*ESERCIZI DA SVOLGERE*:
a: Riporta alla lettera il passo del testo su Joyce e il dialetto triestino che si apre con le parole contenenti "Volendo essere il" e si chiude con "il sito http://www.atrieste.eu.".
b: Nel testo su Joyce e il dialetto triestino, quale dizionario ha usato Rogantin come riferimento per la sua traduzione?
c: Scrivi il seguito del testo su Joyce e il dialetto triestino dopo la sua ultima frase.

------ TESTO DI PARTENZA

Nella sua traduzione però, Rogantin sembra invece trovarsi molto a proprio agio, così da far apparire il risultato, come scrive Edoardo Camurri nella sua prefazione, “naturale e necessario”. Prefazione divertente e affettuosamente impietosa, come solo un amico si può permettere di scrivere, nella quale Camurri ricorda anche che Joyce in famiglia parlava triestino.

Lo diceva anche la figlia di Svevo, Letizia: i figli di Joyce «nacquero a Trieste, frequentavano le scuole italiane; quando andarono via, parlavano tutti il dialetto triestino.» (Da un’intervista del 1982).

E anche lo scriveva: ad esempio, nel 1921 da Parigi, Joyce invia a Svevo una lettera che comincia in italiano e finisce in triestino, dove chiede all’amico scrittore d’inviargli gli appunti che aveva lasciato a Trieste, che si trovavano nella casa di via Sanità 2 «prospettante i postriboli di pubblica insicurezza” e che erano contenuti in un pacco «di tela cerata legata con un nastro elastico, di colore addome di suora di carità». Appunti che gli sarebbero serviti «per l’ultimazione del mio lavoro letterario intitolato Ulisse ossia Sua mare grega». E concludeva:

 

«Dunque, caro signor Schmitz, se ghe ze qualchedun di Sua famiglia che viaggia per ste parti la mi faria un regalo portando quel fagotto che non ze pesante gnanca per sogno parchè, la mi capisse, ze pien de carte che mi go scritto pulido cola pena e qualche volta anca col bleistiff quando no iera pena. Ma ocio a no sbregar el lastico parché allora nasserà confusion fra le carte. El meio saria de cior na valigia che si pol serrar cola ciave che nissun pol verzer. Ne ghe ze tante di ste trappole da vender da Greinitz Neffen rente al Piccolo che paga mio fradel el professore della Berlitz Cul…».

 

Proprio a Trieste, un esempio di come l’Ulisse si presti ad essere tradotto e soprattutto letto ad alta voce in triestino, fu la lettura-spettacolo del celebre “funerale mancato”, nel sesto capitolo dell’Ulisse, da parte del bravissimo Maurizio Zacchigna durante il Bloomsday del 2012: James Joyce a Trieste. Quando el mulo Zois parlava in triestin.

Volendo essere il più possibile fedele al dialetto di Trieste del tempo di Joyce, per la sua traduzione Rogantin ha tenuto come riferimento il Dizionario-vocabolario del dialetto triestino e della lingua italiana di Ernesto Kosovitz , «l’unico vocabolario del dialetto triestino esistente a quei tempi», e per ulteriori spunti il sito http://www.atrieste.eu.

------------
------ I DATI

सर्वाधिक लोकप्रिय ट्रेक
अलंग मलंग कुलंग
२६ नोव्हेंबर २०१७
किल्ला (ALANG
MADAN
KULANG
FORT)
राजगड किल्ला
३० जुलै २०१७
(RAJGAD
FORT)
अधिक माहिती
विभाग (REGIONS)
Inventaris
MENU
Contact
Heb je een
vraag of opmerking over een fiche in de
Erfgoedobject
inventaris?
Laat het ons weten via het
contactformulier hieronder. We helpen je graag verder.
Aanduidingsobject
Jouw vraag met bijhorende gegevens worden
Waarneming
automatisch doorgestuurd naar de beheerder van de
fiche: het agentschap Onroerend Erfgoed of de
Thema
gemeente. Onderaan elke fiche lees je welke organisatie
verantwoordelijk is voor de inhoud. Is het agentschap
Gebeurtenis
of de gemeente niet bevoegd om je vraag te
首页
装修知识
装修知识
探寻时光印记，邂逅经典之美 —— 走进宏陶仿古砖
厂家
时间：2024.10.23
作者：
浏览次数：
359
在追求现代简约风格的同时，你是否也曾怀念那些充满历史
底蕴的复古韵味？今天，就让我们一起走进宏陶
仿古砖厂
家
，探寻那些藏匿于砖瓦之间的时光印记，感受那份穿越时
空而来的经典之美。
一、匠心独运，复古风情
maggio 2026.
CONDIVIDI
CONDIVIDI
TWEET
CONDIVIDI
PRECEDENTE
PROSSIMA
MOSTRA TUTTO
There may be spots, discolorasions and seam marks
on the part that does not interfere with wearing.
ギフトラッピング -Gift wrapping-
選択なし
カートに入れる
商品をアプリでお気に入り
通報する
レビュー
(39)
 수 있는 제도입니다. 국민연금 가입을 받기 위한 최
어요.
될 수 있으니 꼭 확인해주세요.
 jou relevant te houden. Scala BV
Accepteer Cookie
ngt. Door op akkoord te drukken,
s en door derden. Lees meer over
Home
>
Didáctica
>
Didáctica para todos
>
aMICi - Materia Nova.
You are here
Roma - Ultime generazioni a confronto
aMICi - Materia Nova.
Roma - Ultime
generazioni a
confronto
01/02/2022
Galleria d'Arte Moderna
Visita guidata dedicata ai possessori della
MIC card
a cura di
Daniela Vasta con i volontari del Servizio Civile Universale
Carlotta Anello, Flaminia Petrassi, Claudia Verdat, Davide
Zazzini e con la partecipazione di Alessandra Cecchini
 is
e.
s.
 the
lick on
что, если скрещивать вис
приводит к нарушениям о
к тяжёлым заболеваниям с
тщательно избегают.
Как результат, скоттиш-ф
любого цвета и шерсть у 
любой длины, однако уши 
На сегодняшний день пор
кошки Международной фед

------------

*RISULTATI PER ESERCIZIO*:
a:
Volendo essere il più possibile fedele al dialetto di Trieste del tempo di Joyce, per la sua traduzione Rogantin ha tenuto come riferimento il Dizionario-vocabolario del dialetto triestino e della lingua italiana di Ernesto Kosovitz , «l’unico vocabolario del dialetto triestino esistente a quei tempi», e per ulteriori spunti il sito http://www.atrieste.eu.

b: Il Dizionario-vocabolario del dialetto triestino e della lingua italiana di Ernesto Kosovitz.

c:
Il risultato è una traduzione che, rimanendo fedele all’originale, ne rafforza la vitalità e l‘espressività, grazie a termini anche tedeschi e slavi che nei secoli sono andati ad arricchire il triestino differenziandolo sempre di più dai dialetti parlati nel territorio contiguo corrispondente all’attuale Veneto.

Ecco allora parole come slaif (dal tedesco “freno” ma usato in triestino per dire “prostituta, poco di buono”; sluck (sempre dal tedesco, per dire “sorso”); kukuruz (granturco, dal serbo-croato).

La ricchezza di un dialetto che esprime la vitalità di un popolo dalla multietnicità secolare, ben esprime l’esuberante multiformità di una donna come Molly, così carnale, imprevedibile, così parodisticamente agli antipodi da Penelope e dalla fissità del suo ventennale ruolo di regina fedele.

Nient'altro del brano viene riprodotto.